Not a lot. I gave him the best stuff available, and he's only hitting 72. Ignore the heavy crossbow up top, it only gives a +5 compared to the repeating one and only attacks once as opposed to twice with the repeating one, but I only realize that later. However, I have a plan.



This plan requires money, however.



And with a little help from Vitamin Dollar, Tarius gets stuffed with sixty pieces of fruit.



Sadly, there were only three types left, so he turned out a bit lop-sided, but still, at least he's hitting harder than Libra now.



So let's take him out for a spin, shall we? I've kind of been holding off on killing these guys up on the walls, and this is the reason why - while I didn't know, I figured Tarius would be in need of some experience.



The Dance of the Sun is a spell that packs quite a whallop against evil enemies. It better, too, at a cost of 24 MP! That's like three of Dankwart's holy magic attacks, and those deal about the same damage. Also, funky coloring! Don't you just love GIFs?



Here's the repeating crossbow in action. Nowhere near the damages Grandy is dealing, but hey, at least it's better than Libra.



Also, here's the ability we learned at the end of the last update. Basically, it's a "go big or go home" ability - it either hits for massive damage or doesn't hit at all. It also doesn't take the weapons into account, so our magic swords don't help here, which kind of makes this shitty. Still, it doesn't cost anything, so I guess it's worth having around.

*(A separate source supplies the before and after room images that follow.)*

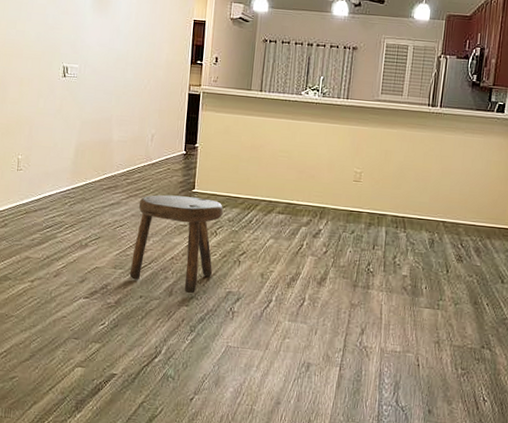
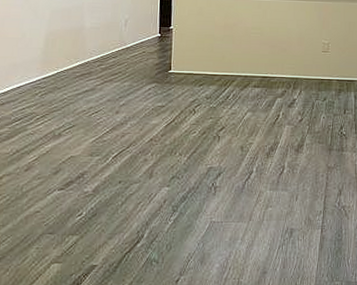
stool: present [129,194,223,294] -> none [107,77,200,174]

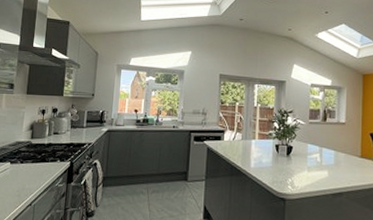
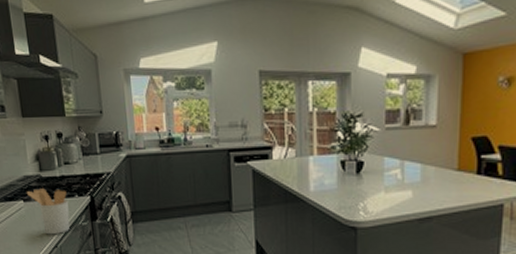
utensil holder: none [14,153,51,194] -> present [26,188,70,235]

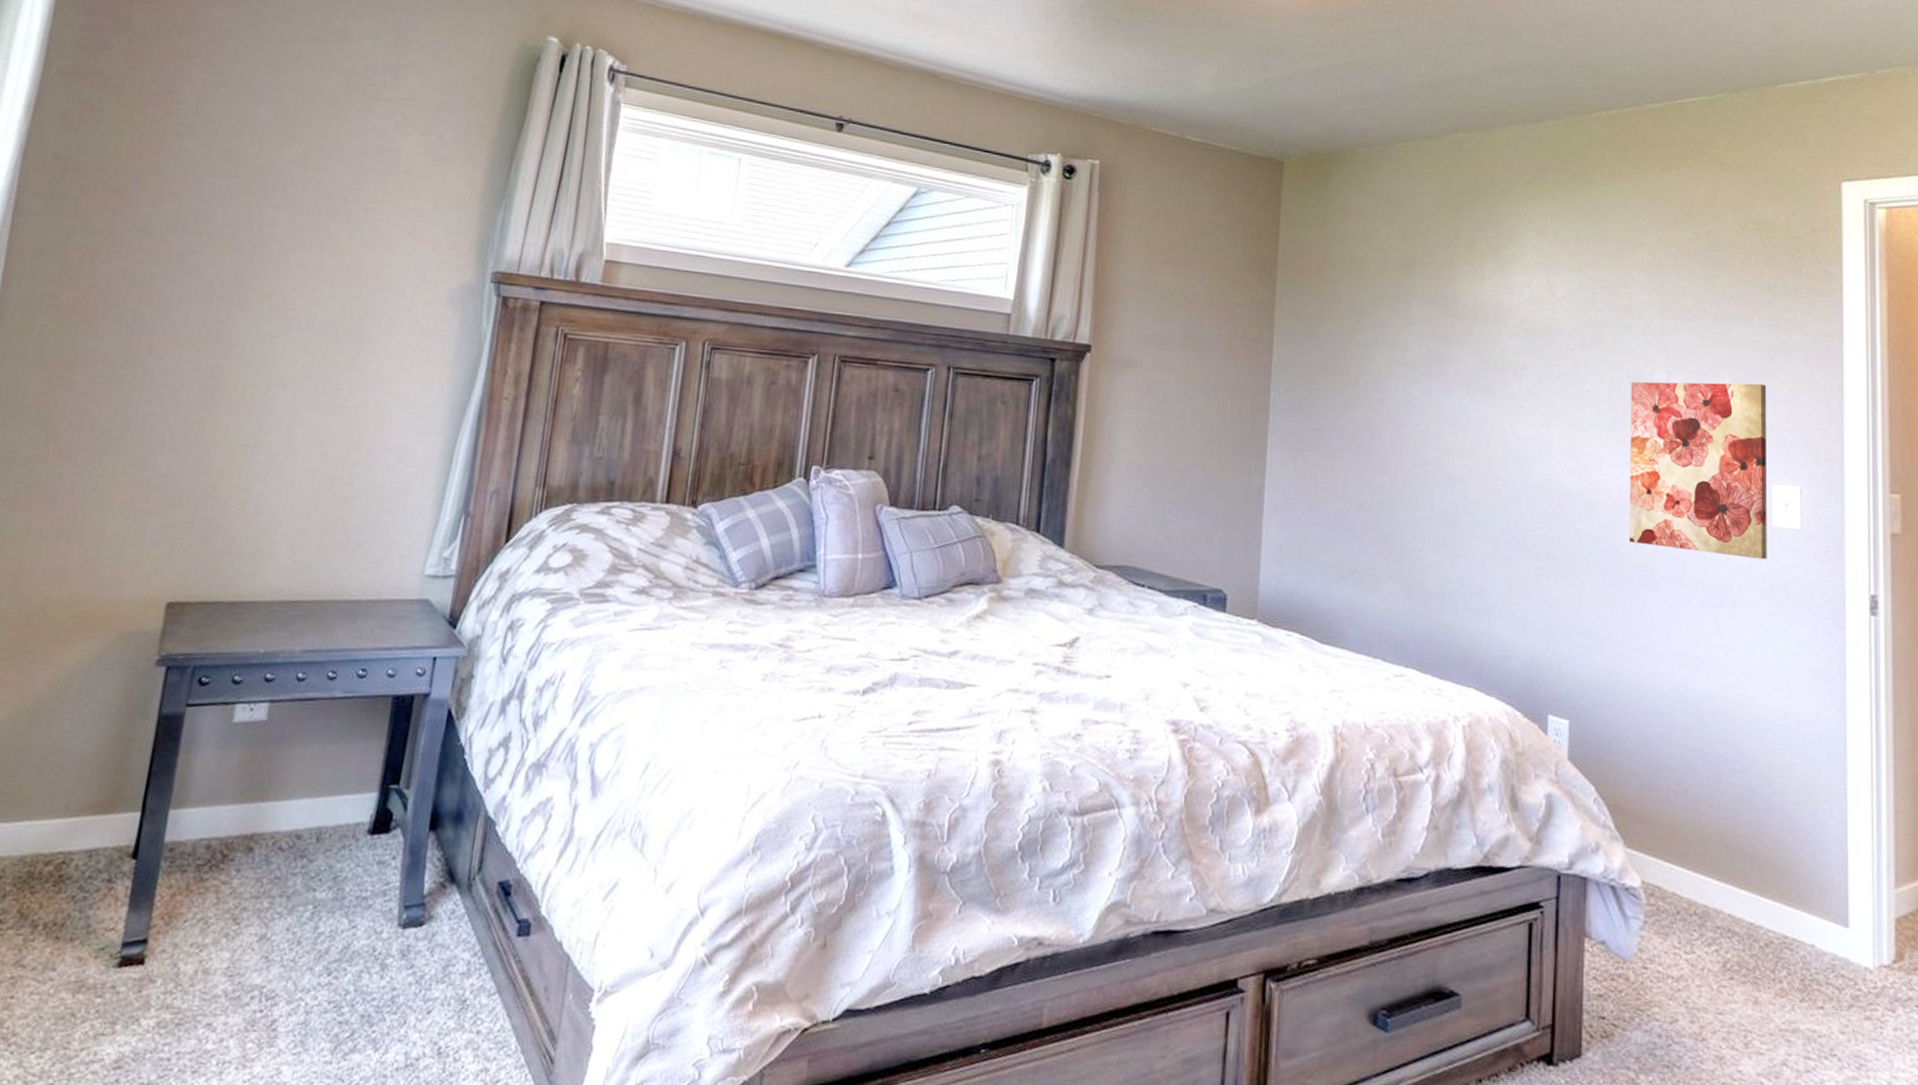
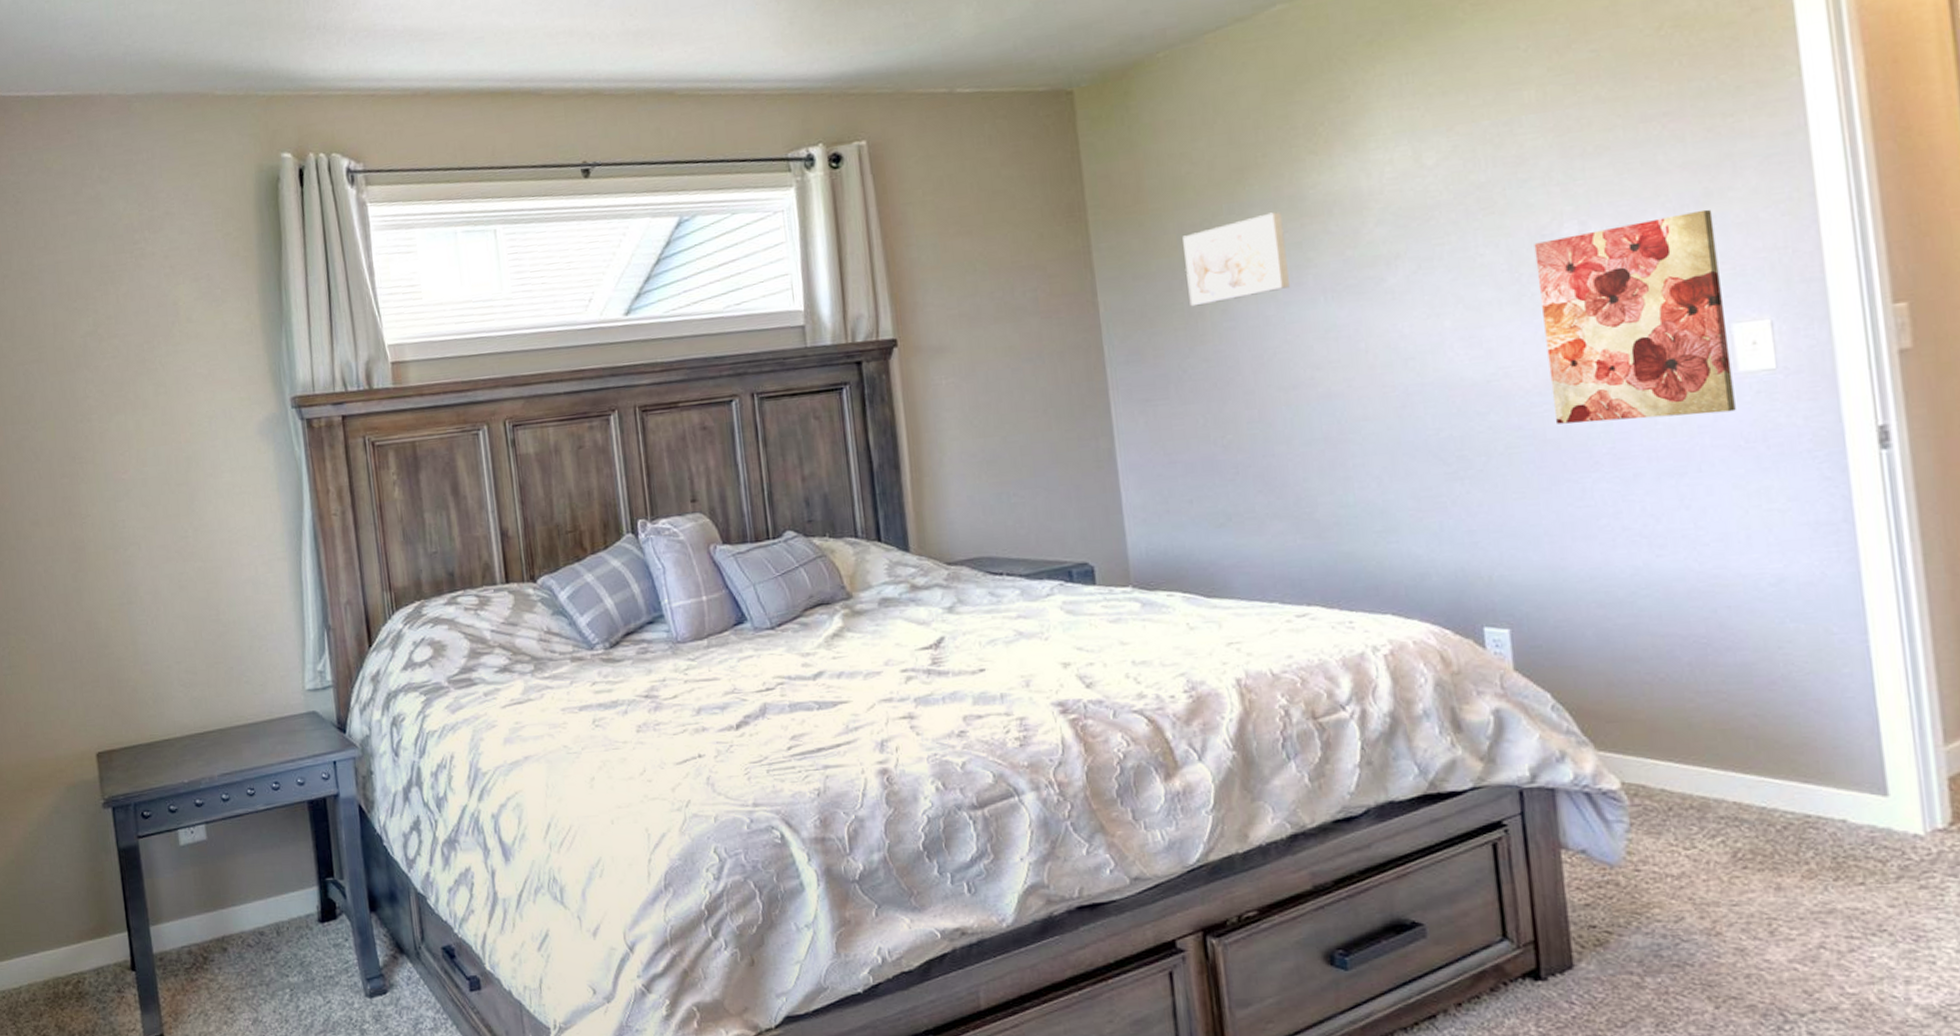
wall art: none [1349,306,1437,375] -> present [1182,211,1290,307]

After that murder spree, it's time to heal up, because it's time for us to leave this town.



Stop! What is your goal?
1) The duke's castle! 2) Königsberg! 3) To eliminate you!

You know what, fuck it, we can take these guys. Overleveled, magic weapons, we've got this.

A splendid idea, I haven't had my dinner yet!



Now this is a fight we've got going on. All other fights we had so far were basically mandatory, but this one is optional for the ones that just want to murder more demons or for those that fucked up getting their travel permit (I believe that losing Asgar is the only way to do that, everything else seems to have some sort of failsafe, but I might be wrong). One bonehead's not that tricky. Two isn't all that tough either. Two plus a powerful demon? Now we're starting to get somewhere. However, the party is so pumped up on side quest experience and fruit steroids that I only need to throw out one healing spell. Still, that's one more than I needed for that shapeshifter.



They give a nice amount of XP and cash, so it was worth taking them out anyway - and now we can just walk in and out of town as much as we want! Not that they would have stopped us anyway since we had the permit, but the less paperwork we have to deal with, the better.